| Required actions |
a) Answer each question from the calculus exercises.
(i) In Exercise 7, which graph is $f''$?
(ii) According to the Exercise 7 solution, what would taking one more derivative produce?
(iii) What does Exercise 8 ask the reader to sketch?
b) Render this sentence from the calculus exercises in Spanish: "Among the functions below, which is the zeroth, first, and second derivative?"
c) Decide whether each statement agrees with the calculus exercises, giving yes or no and quoting the words that settle it.
(i) In Exercise 7, the slope of the left graph starts at about $-1$.
(ii) Exercise 8 says the second derivative is needed to sketch the first derivative.
(iii) In Exercise 7, the middle graph has a slope close to $0$ at both ends.

| Document |
* * * * * * * * *

Exercise 7. Among the functions below, which is the zeroth, first, and second derivative? (I.e., which is $f$, $f'$, and $f''$, assuming that relationship exists.)

solution

The graphs are already in the right order: if “$f$” is the original function then $f$ is on the left, $f'$ is in the middle, and $f''$ is on the right:

For example, the graph on the left has a slope that starts at $\sim\!-1$ and ends at $\sim\!1$, while those are the values at which the graph in the middle starts and ends (and not coincidentally, since the graph in the middle is the derivative of the graph on the left!):

Moreover the middle graph has slope close to $0$ at either end, and some slope near $1.5$ or $2$ towards the middle, matching the values of the graph on the right:

(Taking one more derivative would produce a zigzag, by the way.)

Exercise 8. Given these graphs...

...what can you say about $g'(x)$? (Produce the best sketch of $g'(x)$ that you can, taking into account all the information above.) (Don't get us wrong: You don't need the second derivative to sketch the first derivative, but if you're a human and not a machine, it can help!)

* * * * * * * * *

| Given data |
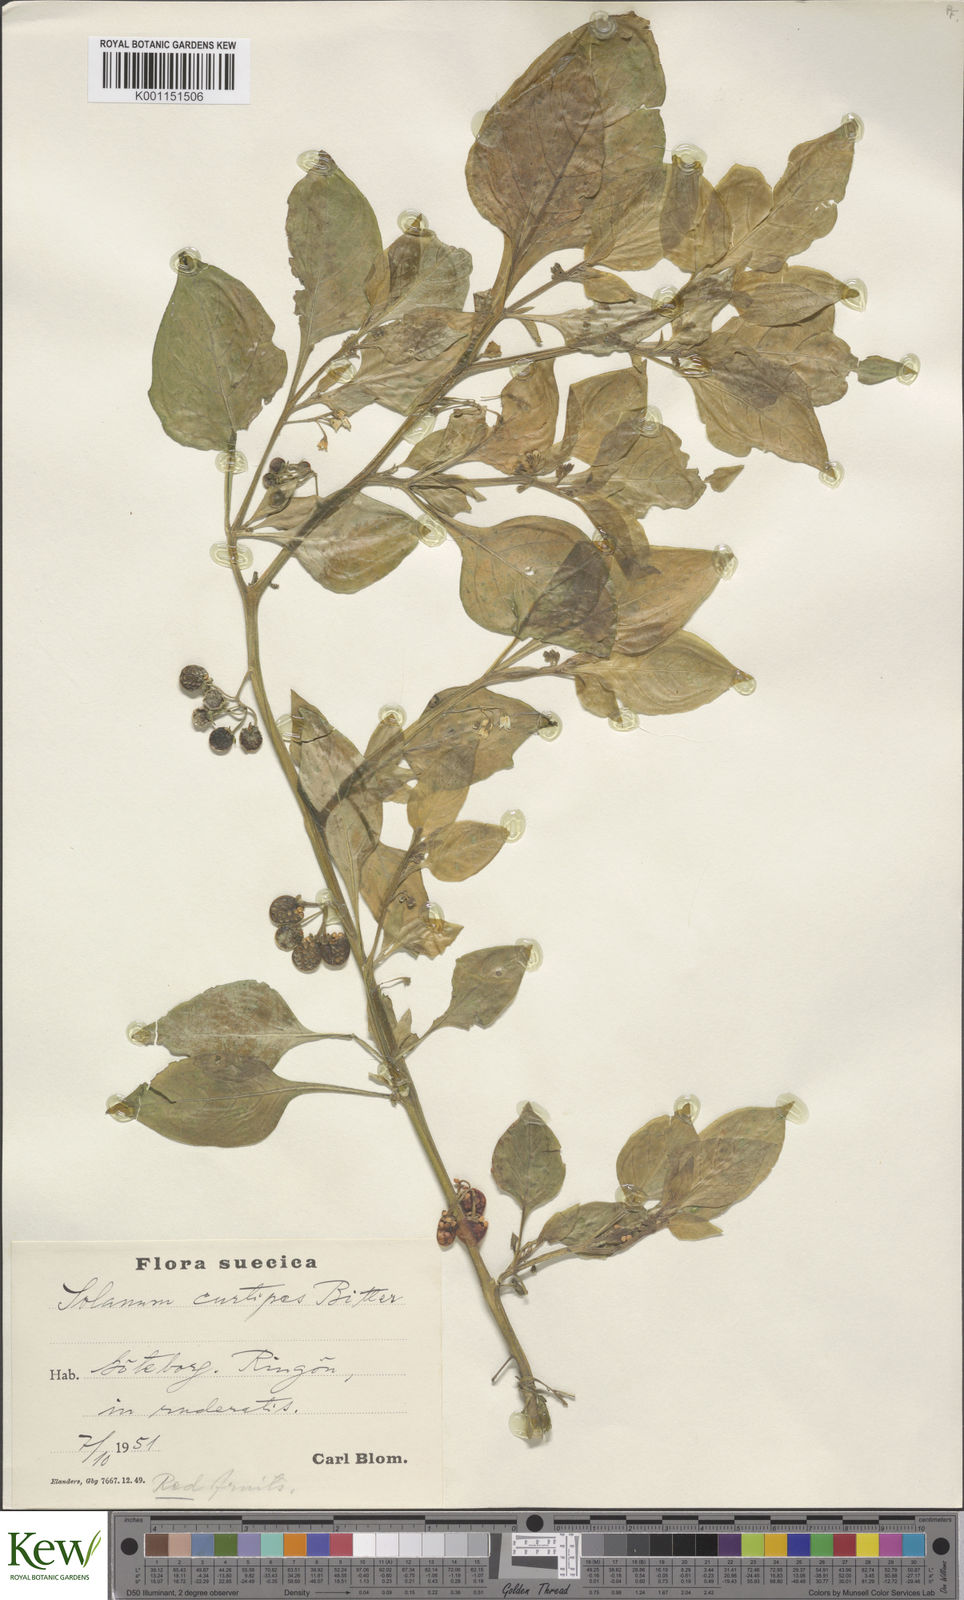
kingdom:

* * * * * * * * *

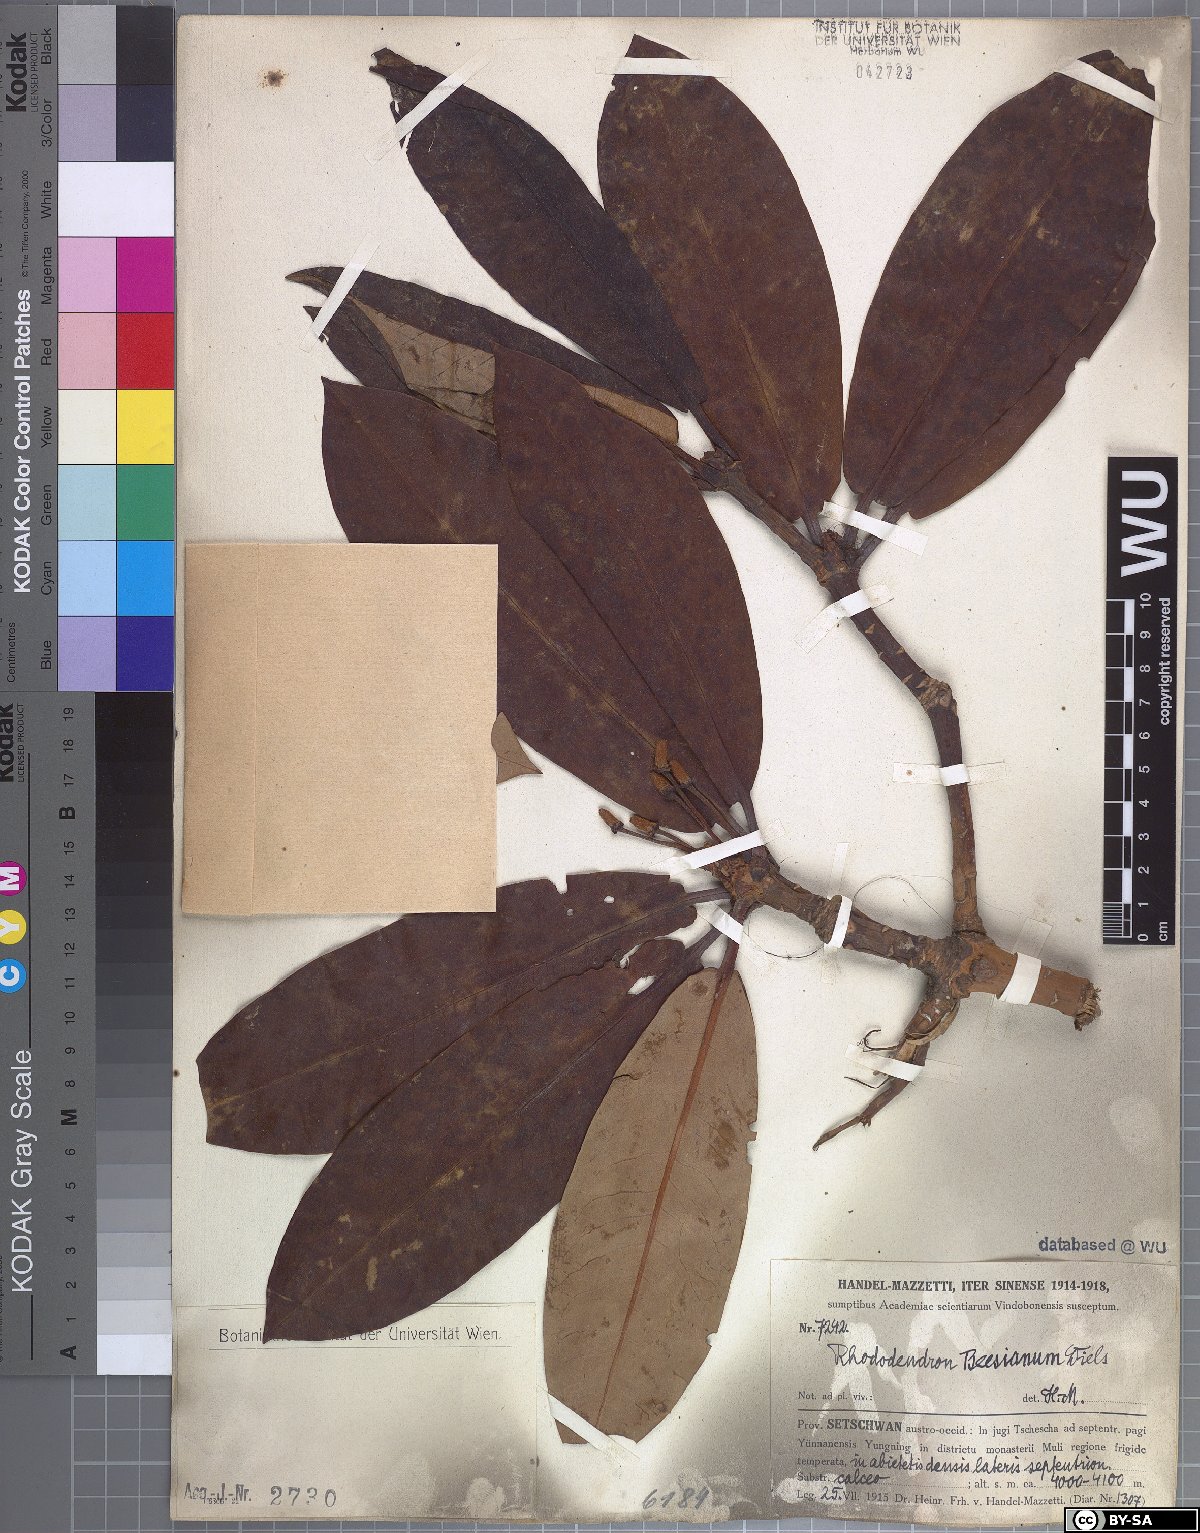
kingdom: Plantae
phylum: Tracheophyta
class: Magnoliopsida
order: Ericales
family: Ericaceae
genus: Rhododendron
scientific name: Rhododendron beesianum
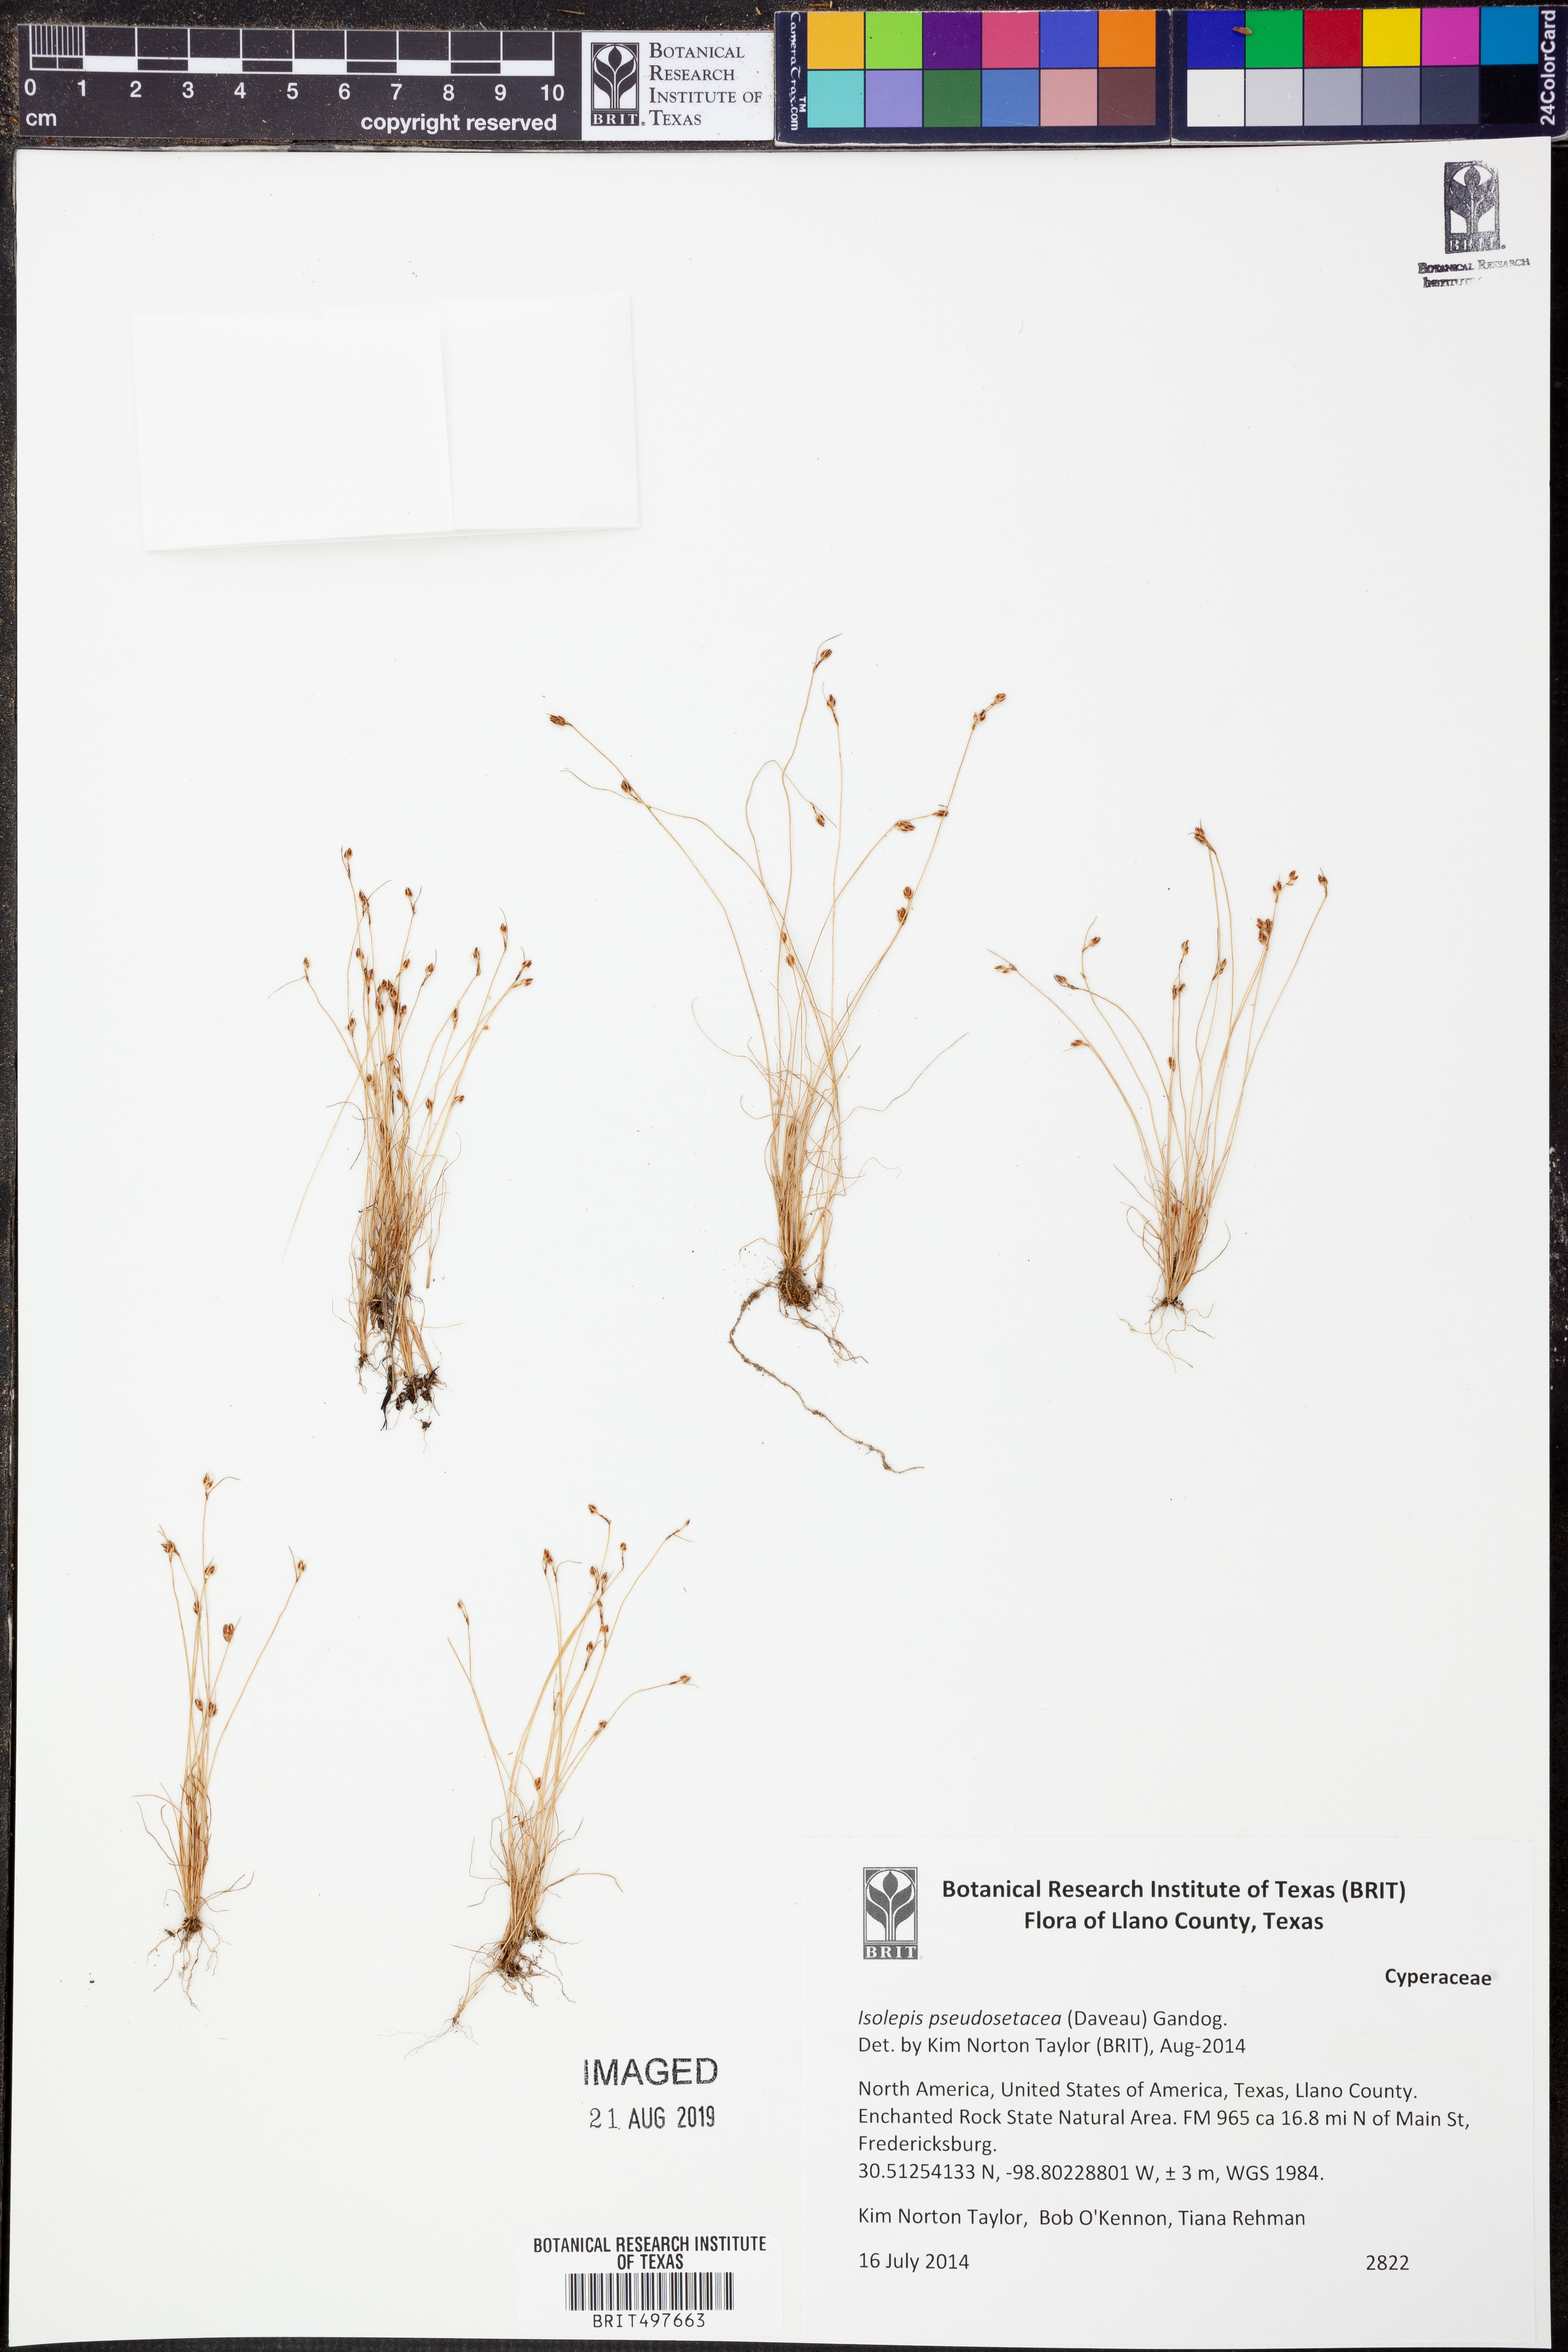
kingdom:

* * * * * * * * *

| Responses per task |
a)
(i) The graph on the right.
(ii) A zigzag.
(iii) The best possible sketch of $g'(x)$.

b) Entre las funciones de abajo, ¿cuál es la derivada de orden cero, cuál la primera y cuál la segunda?

c)
(i) Yes: "the graph on the left has a slope that starts at $\sim\!-1$ and ends at $\sim\!1$"
(ii) No: "You don't need the second derivative to sketch the first derivative"
(iii) Yes: "the middle graph has slope close to $0$ at either end"